Not to Ford and the other car companies who are embedding wireless squeal-on-you (and squeal like a pig) technology in their new cars as part of the standard equipment suite. No one is forced to buy a Ford or any other car and that would serve as a kind of firewall against such intrusive, creepy tech because other car companies would likely not include it, giving you the option to avoid it – and putting pressure on Ford to not include it, assuming most people didn’t want it.

But when the mafia is in cahoots with the car companies it becomes very threatening because the mafia can literally threaten you. It can sic the government – and armed government workers – on you for saying no. It can force us – via the application of duress – to accept the in-car narc.
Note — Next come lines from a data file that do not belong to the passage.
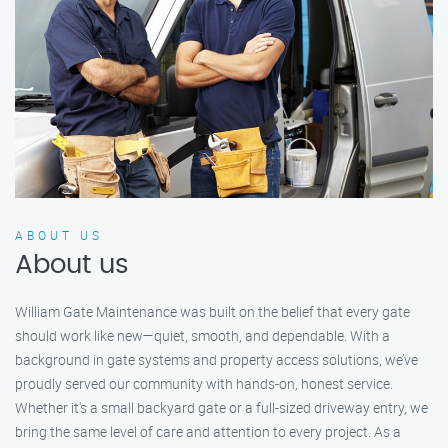
ABOUT US
About us
William Gate Maintenance was built on the belief that every gate
should work like new—quiet, smooth, and dependable. With a
background in gate systems and property access solutions, we’ve
proudly served our community with hands-on, honest service.
Whether it's a small backyard gate or a full-sized driveway entry, we
bring the same level of care and attention to every project. As a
https://i.imgur.com/JTyXJ2p.jpg

And not just Ford’s in-car narc.

When all the Five Families (there are more, but the term amounts to the same thing) decide to collectively reequire the in-car narc as a condition of their “coverage” – which the law reequires us to buy – then we have to accept as well as buy.

Allstate consigliere Ginger Purgatorio says that the in-car narc will “give drivers the ability to control and customize their auto insurance policy like never before.” She has it exactly right – except for the beginning.

It will give the mafia “the ability to control and customize their auto insurance policy like never before.”

DemonGeminiX
03-10-2020, 11:46 AM
Fuck that shit.

PorkChopSandwiches
03-11-2020, 04:13 PM
Yep

Teh One Who Knocks
03-11-2020, 04:20 PM
I can see every car manufacturer doing this eventually though.

Godfather
03-12-2020, 04:12 AM
I'm riding the fence so hard between "good because all these dumb-ass distracted drivers are causing my rates to skyrocket" and "fuck this invasion of privacy"...

DemonGeminiX
03-12-2020, 06:07 AM
Invasion of privacy. :thumbsup:

KevinD
03-12-2020, 02:22 PM
This already exists. They just haven't gone as far as directly transmitting data.

Godfather
03-12-2020, 04:11 PM
This already exists. They just haven't gone as far as directly transmitting data.

My company doesn't write auto insurance in my province but does in another one. We experimented with transponders that send data to the insurer to see how you're driving. I guess you gain 'points' for breaking slowly and driving the speed limit, and get a refund for that, and obviously lose points for hard stops, changing lanes without signaling, whatever else it can monitor (there's no camera on your face). I think other insurers are still using them, but it was just too expensive and impractical for us to continue using.

KevinD
03-12-2020, 10:30 PM
That's all fact, but what I was referring too is that your vehicle already monitors everything you do. The police have the ability to see this data, and for that matter shut your vehicle down. The fact that it's not used much YET, doesn't mean it's not there. The technology has been in every vehicle sold in North America (yes Canada too) as well as the EU for about a decade or so.